I am one of those vegetarians who don't take pleasure in annoying meat eaters; table manners are more important to me than ideology. However, Foer has reminded me that "ironically, the utterly unselective omnivore - 'I'm easy; I'll eat anything' - can appear more sensitive than the individual who tries to eat in a way that is good for society."
Moreover, vegetarians are attacked not only by those who want to enjoy their meal in peace and accuse the non-meat eaters of caring too much; vegetarians also get accused of not caring enough. I once had lunch with a friend and his wife, both of them energetic left-wing activists. When the wife realized I wasn't eating meat for reasons of conscience, she charged angrily that my value system was distorted and that, ultimately, I care more about animals than I do about Arabs.
"But I don't eat Arabs either," I said, trying to relieve the tension with unsuccessful humor. It didn't help; she was convinced my vegetarianism somehow harmed oppressed minorities.

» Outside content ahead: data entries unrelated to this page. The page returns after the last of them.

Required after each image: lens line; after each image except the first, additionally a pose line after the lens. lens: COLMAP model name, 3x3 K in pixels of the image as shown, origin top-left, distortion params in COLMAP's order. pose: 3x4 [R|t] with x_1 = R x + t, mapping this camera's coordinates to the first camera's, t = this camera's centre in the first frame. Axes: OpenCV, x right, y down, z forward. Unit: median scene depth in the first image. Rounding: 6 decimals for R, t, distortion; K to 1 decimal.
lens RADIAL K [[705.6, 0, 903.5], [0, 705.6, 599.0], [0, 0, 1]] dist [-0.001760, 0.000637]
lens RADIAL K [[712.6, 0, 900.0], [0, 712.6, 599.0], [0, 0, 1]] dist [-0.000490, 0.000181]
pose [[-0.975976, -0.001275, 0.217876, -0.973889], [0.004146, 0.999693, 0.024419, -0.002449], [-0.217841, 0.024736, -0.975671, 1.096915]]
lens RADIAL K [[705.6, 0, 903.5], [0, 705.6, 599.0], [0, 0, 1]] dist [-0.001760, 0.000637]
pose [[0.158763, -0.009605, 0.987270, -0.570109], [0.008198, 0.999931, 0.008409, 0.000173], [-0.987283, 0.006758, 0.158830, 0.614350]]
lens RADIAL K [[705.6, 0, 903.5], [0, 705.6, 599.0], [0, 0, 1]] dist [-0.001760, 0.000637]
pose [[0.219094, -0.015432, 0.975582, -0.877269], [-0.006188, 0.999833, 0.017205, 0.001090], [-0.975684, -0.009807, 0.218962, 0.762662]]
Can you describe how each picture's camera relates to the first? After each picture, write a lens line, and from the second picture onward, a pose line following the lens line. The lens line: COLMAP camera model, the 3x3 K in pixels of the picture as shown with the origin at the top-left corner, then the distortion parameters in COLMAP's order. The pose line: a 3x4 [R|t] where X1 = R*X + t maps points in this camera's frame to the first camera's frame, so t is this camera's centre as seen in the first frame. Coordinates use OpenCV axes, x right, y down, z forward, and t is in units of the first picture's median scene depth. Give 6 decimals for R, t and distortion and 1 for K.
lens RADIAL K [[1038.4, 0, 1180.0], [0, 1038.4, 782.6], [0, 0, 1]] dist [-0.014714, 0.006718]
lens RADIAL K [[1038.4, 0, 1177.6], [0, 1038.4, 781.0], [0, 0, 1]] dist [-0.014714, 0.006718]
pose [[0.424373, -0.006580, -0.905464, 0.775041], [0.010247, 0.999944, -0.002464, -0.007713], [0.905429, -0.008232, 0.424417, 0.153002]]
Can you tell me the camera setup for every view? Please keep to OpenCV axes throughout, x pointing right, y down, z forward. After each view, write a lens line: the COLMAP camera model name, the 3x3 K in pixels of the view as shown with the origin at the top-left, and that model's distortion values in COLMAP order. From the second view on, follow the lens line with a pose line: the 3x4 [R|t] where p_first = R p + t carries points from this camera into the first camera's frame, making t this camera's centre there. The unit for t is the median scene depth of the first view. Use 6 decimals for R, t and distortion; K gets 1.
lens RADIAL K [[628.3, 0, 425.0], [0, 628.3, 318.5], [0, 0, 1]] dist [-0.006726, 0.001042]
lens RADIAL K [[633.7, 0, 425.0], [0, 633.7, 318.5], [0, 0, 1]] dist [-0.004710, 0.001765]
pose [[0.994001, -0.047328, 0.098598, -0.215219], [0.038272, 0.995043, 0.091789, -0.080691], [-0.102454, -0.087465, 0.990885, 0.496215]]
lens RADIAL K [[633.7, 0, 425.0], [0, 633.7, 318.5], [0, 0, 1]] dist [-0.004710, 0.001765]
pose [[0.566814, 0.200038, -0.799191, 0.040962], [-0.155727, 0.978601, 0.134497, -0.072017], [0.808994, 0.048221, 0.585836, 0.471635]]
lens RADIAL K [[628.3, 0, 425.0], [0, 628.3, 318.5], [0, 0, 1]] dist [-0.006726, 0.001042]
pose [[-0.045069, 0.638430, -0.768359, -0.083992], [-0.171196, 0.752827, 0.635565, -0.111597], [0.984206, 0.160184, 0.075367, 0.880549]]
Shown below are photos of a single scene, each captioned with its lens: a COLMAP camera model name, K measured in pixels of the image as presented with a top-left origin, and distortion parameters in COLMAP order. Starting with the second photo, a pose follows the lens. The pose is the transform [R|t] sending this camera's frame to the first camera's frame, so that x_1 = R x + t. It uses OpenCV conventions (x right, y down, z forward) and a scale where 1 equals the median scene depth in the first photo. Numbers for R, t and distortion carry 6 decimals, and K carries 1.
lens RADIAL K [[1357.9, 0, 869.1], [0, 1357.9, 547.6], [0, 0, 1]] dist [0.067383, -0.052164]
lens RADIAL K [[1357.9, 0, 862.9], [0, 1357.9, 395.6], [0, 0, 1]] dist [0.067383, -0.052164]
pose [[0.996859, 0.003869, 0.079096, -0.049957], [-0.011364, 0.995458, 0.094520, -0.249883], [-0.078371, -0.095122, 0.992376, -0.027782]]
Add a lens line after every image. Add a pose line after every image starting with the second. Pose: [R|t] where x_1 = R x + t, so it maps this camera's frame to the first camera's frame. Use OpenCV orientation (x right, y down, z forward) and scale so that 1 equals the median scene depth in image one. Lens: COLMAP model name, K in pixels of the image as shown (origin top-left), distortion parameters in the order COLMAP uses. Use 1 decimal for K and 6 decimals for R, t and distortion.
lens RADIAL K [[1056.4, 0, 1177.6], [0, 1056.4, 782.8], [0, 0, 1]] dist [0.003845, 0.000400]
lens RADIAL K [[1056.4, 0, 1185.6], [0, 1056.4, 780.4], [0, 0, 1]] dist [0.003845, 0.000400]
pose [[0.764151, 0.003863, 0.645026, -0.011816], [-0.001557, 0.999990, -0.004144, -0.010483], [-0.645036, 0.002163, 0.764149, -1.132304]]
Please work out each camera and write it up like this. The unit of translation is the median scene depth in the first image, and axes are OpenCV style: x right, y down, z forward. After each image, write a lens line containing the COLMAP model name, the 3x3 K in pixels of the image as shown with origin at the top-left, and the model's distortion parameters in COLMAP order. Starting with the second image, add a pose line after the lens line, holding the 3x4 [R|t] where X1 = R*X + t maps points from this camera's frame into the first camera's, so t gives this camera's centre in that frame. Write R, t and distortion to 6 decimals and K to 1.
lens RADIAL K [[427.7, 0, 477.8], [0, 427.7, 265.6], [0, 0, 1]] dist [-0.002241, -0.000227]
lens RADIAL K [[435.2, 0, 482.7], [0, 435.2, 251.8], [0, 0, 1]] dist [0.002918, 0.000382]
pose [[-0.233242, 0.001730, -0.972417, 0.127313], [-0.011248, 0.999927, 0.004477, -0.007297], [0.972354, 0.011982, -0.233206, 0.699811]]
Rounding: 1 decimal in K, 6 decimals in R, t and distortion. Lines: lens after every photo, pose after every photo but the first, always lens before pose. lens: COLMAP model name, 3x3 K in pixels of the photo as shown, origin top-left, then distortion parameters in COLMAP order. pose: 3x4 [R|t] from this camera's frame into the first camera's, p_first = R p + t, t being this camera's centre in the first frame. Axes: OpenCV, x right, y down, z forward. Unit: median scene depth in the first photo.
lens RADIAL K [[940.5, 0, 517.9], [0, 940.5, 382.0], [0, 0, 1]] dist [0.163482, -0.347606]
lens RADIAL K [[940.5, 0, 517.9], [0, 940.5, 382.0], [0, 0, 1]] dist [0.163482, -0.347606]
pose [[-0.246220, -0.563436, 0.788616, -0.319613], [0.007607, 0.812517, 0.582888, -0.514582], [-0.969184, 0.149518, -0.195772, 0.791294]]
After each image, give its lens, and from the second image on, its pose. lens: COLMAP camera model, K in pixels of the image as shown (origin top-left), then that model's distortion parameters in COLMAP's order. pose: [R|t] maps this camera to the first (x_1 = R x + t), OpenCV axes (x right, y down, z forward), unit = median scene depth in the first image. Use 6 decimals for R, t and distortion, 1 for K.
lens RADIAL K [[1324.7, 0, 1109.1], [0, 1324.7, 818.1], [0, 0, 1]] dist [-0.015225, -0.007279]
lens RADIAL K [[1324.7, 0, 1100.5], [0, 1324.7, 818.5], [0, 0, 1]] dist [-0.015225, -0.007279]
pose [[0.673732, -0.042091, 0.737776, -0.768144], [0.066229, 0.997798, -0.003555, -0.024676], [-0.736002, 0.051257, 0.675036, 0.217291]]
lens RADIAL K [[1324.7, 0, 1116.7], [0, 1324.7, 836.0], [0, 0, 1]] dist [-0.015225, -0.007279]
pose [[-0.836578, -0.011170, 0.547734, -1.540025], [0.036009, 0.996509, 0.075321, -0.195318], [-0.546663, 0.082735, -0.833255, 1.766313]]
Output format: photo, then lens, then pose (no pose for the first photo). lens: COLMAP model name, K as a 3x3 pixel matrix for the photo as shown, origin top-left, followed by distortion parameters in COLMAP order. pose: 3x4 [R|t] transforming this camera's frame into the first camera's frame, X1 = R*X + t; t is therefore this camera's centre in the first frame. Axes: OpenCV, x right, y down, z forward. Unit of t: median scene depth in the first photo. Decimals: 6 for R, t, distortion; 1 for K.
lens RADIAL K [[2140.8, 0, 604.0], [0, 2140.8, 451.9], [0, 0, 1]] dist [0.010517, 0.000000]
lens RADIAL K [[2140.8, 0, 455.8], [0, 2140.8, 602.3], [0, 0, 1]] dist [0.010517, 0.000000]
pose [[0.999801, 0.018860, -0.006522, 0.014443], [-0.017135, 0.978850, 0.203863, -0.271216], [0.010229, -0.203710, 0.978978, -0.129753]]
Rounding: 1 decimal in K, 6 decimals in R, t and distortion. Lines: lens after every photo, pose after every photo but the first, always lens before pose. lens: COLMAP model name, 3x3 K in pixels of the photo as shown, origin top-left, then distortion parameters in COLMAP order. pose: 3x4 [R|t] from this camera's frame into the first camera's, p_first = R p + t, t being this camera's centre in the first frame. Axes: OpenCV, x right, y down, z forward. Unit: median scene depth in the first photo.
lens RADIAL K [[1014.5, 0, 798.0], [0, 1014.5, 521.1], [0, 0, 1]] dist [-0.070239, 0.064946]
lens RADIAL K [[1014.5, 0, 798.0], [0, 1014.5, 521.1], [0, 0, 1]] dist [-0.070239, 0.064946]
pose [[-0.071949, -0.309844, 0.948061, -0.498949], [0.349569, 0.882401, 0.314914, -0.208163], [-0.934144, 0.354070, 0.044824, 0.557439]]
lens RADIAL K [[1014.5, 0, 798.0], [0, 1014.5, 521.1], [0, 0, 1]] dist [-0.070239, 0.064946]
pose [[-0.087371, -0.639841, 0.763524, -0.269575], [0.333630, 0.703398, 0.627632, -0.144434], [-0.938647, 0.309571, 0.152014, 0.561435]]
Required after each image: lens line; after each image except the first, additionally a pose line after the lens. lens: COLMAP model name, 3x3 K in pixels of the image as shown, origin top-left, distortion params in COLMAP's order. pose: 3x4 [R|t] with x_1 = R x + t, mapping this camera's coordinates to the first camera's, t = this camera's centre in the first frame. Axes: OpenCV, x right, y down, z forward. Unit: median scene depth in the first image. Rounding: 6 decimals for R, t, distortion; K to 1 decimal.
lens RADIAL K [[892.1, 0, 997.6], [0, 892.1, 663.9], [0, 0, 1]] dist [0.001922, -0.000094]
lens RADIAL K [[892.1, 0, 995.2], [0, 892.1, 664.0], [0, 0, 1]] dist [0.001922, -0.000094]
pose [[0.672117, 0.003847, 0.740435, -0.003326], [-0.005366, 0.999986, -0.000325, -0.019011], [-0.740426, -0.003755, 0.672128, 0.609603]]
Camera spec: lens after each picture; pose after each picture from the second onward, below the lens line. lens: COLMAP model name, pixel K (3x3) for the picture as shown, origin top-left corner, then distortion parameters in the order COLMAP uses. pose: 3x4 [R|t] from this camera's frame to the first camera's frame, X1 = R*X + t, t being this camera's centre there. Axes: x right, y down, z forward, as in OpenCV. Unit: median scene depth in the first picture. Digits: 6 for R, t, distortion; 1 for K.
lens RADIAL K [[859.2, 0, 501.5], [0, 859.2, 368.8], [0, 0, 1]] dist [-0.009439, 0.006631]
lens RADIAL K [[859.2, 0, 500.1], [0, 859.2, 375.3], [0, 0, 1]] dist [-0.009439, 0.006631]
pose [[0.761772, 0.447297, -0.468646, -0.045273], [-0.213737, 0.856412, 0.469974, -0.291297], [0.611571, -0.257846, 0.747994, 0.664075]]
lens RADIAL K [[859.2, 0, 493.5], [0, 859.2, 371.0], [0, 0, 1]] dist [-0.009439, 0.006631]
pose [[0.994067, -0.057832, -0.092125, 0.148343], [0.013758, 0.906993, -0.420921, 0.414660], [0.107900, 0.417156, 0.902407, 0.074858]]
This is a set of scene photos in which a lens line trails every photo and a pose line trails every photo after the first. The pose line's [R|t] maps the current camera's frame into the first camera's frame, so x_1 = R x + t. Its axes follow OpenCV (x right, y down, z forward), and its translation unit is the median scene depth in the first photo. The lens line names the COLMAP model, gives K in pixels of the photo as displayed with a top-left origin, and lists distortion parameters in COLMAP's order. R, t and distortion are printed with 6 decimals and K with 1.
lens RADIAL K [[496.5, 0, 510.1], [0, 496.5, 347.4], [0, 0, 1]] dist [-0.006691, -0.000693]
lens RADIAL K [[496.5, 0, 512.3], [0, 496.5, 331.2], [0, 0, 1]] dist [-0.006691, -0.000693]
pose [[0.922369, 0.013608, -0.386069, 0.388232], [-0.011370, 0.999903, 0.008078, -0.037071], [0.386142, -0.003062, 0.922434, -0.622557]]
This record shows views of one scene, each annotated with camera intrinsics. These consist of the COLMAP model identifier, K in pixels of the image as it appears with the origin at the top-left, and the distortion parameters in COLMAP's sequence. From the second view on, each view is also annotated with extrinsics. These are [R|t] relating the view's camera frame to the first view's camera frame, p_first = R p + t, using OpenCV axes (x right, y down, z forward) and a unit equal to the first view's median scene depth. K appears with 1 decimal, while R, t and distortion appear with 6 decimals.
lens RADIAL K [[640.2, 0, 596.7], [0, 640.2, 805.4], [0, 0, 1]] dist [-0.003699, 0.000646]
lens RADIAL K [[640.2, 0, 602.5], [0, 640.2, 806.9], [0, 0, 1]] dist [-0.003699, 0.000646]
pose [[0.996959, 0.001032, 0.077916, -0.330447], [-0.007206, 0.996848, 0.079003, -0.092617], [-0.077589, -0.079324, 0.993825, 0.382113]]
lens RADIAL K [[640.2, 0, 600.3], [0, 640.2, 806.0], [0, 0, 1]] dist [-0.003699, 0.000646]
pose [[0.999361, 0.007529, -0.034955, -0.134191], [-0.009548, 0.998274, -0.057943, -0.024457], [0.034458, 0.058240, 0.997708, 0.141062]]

This logic is mistaken. It is true there are many injustices in the world, but choosing to refrain from eating meat does not come at the expense of concern for oppressed people. On the contrary, as Foer argues: "Compassion is a muscle that gets stronger with use."
Is the suffering of animals and the other injustices caused by factory farming the most important thing in the world? Perhaps not. But, as Foer writes, "that's not the question."
"Is it more important than sushi, bacon or chicken nuggets?" he asks. "That's the question."
Noa Limone is a literary critic and writer. She is also a vegetarian.